My biggest mistake, I should admit, was that I thought I would just cook and eat whatever the cheapest available in the store while I was here. So I didn’t bring any Vietnamese spices and food with me. I love pasta, it is cheap so I kept eating it for every meal. So, for the first few months, it was quite okay until the craving for Vietnamese food really drove me crazy and I had to go shop and cook real Asian food with rice. So, do bring food and spices from home.

Lastly, one student asked me how to have a head start for her studies. So, here is my answer.

First, regarding books, do not worry about bringing any textbooks to Jyvaskyla. All the books used for the courses or books used for further reading and references are available for free use to all students in the libraries.
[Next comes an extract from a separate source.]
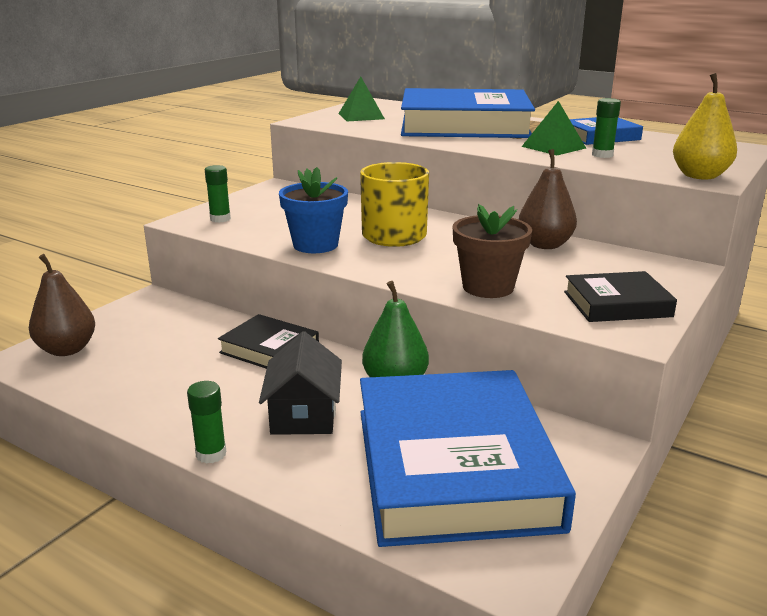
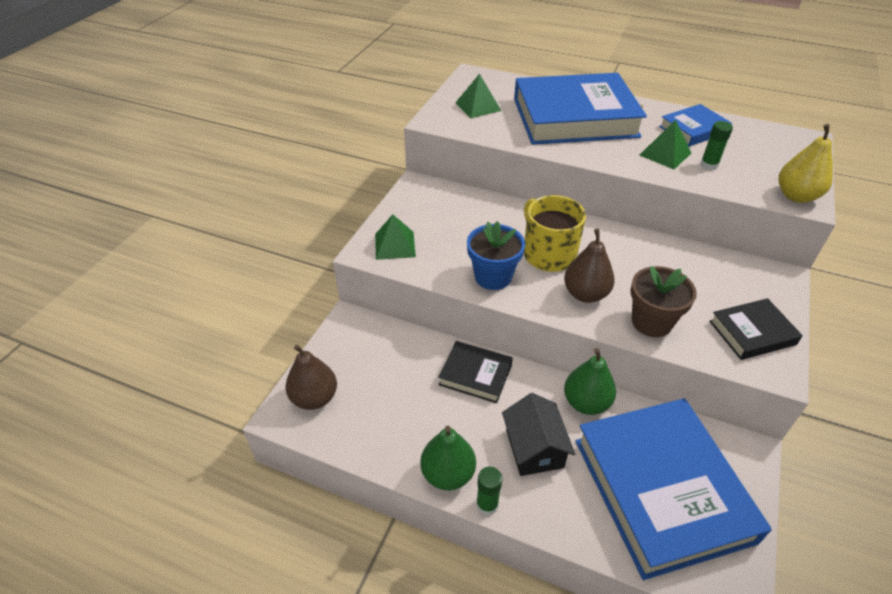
camera: 10 degrees left, 20 degrees up
(179, 423) = (448, 474): none -> green pear
(220, 219) = (395, 245): green glue stick -> green pyramid
(545, 245) = (671, 255): brown pear -> brown pear (585, 294)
If you would like to bring your favorite books to read for pleasure though, it’s a different story.

Secondly, if there’s one thing about preparing for your study here I would advise you, especially those accepted into D&IC, it would be START THINKING ABOUT YOUR MASTER’S THESIS TOPIC. Believe it or not, many students, including me, have struggled with getting started on their thesis. Of course, you will get guidance and supervision along the way, but as I said from the very beginning, you have no one else aside from yourself to completely rely on. No one can think or write the thesis for you. Eventually, you will have to write the thesis on your own. And the first question you’ll get asked will be: “What do you want to write about in your thesis?”. So, look around, see what interests you in your field (major) and dig a bit deeper to see how you can develop it into a thesis. Read about thesis structures online or here in the university's website. There are many videos on Youtube you can watch too. When you have a certain topic always in the back of your head, ideas come to you when you listen to lectures in class or read materials or even talk with your classmates or professors, then you can connect those ideas with your topic and gradually develop it. 
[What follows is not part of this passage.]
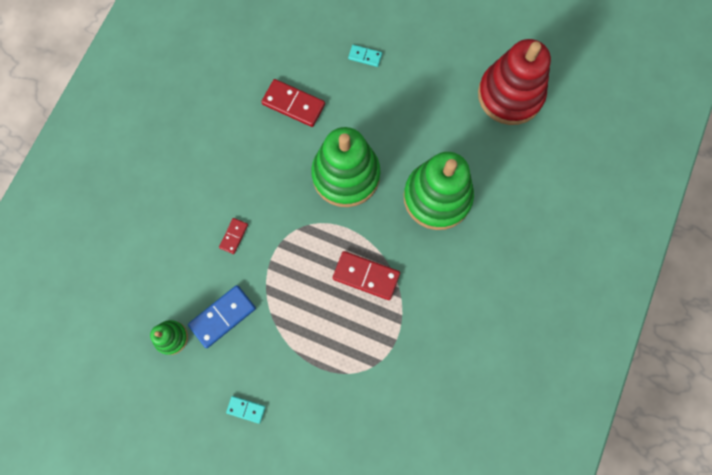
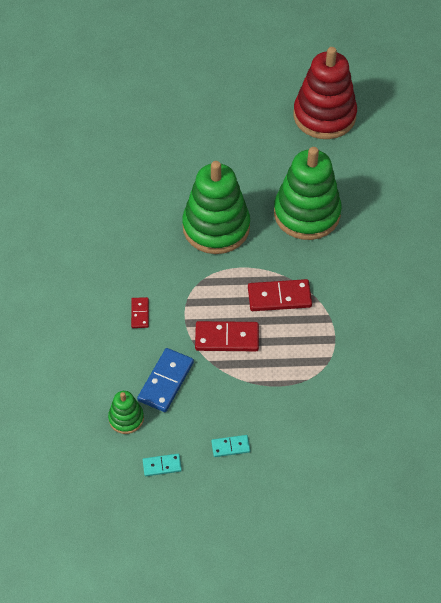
camera: 25 degrees left, 20 degrees down
(293, 104) = (137, 191): red domino -> red domino (227, 338)
(365, 56) = (181, 132): turquoise domino -> turquoise domino (162, 466)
Anyway, more about the academic life will be covered later in coming entries.

It might sound a little bit harsh, I know. People would say I am scaring you guys. But I've seen people struggle and break down because they came here poorly prepared, mainly mentally. But it is an opportunity for you to learn and grow, both personally and academically. I have had my own struggles and obstacles when I first started. But I've had an absolute blast and I would choose Finland and Jyväskylä all over again if I had to for I'm grateful for what the country has helped myself gain during my two years living and studying here. I've made incredible friends here whom I see myself staying friends with for the rest of my life. I've gained knowledge and abilities that I never thought I would. So, do be prepared and make the best out of your time here in Jyväskylä! 

It's Spring here and the weather is absolutely gorgeous! 


  1. Hello Phuong!
    Is it possible to finish all paper works in one day's time upon arrival?


    1. And it also depends on the day you arrive. If it's on weekend, you'll get nothing done here. But if it's a week day, it might be possible though I cannot guarantee this.